Dalam dua tahun terakhir Johnson & Johnson telah ditemukan bertanggung jawab dalam setidaknya tujuh tuntutan hukum terkait dengan produk bedak taleknya.

Pada bulan Agustus, seorang wanita Alabama yang mengklaim produk menyebabkan dirinya terserang kanker ovarium dan diberikan $ 72 juta.

Dalam kasus serupa pada bulan November seorang wanita California dianugerahi $ 417 juta tetapi hakim kemudian membalik keputusan yang kemudian mendukung Johnson & Johnson.

Dalam lima uji coba di Missouri, para juri mendapati bahwa perusahaan bertanggung jawab empat kali dan memberikan penggugat total $ 307 juta. Dan tentu saja Johnson & Johnson berusaha membalikkan putusan tersebut.

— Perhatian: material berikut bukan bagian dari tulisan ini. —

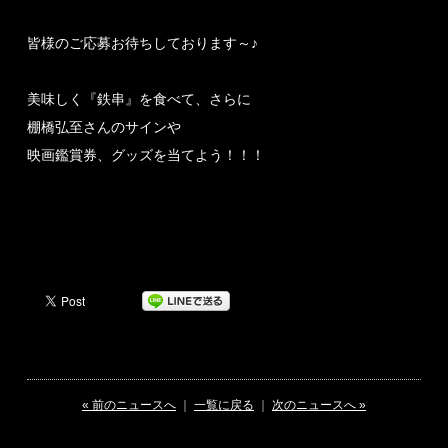
皆様のご応募お待ちしております～♪
美味しく『鉄串』を食べて、さらに
棚橋弘至さんのサインや
映画鑑賞券、グッズを当てよう！！！
« 前のニュースへ
｜
一覧に戻る
｜
次のニュースへ »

Bukti kunci untuk penuntutan adalah memo internal dari tahun1969 di mana seorang ilmuwan secara khusus menyebutkan kontaminasi asbes di bedak perusahaan.

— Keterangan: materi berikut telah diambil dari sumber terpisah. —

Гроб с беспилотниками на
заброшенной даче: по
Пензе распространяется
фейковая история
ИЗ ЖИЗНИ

Johnson & Johnson mengatakan telah melakukan pengujian ekstensif untuk memastikan bahwa tidak ada produk bedak taleknya yang memiliki asbes

Total uang senilai $ 37 jutayang  sudah diberikan oleh juri dapat memberikan ganti rugi hukuman, yang umumnya dinilai sebagai hukuman untuk tindakan yang tidak etis atau lalai.

$ 7 juta yang diberikan kepada istri kemungkinan besar sebagai tanggapan atas klaim ‘kehilangan konsorsium’, di mana pasangan dikompensasi untuk setiap kerugian yang disebabkan oleh kelalaian perusahaan.

Johnson & Johnson akan bertanggung jawab atas 70 persen dari kerusakan dengan 30 persen lainnya jatuh pada Imerys Talc, pemasok mineral.

“Sementara kami kecewa dengan keputusan ini, juri memiliki pertimbangan lebih lanjut untuk melakukan dalam persidangan ini dan kami akan memberikan komentar tambahan sampai kasus ini selesai sepenuhnya,” kata Carol Goodrich, juru bicara Johnson & Johnson, kepada CNN.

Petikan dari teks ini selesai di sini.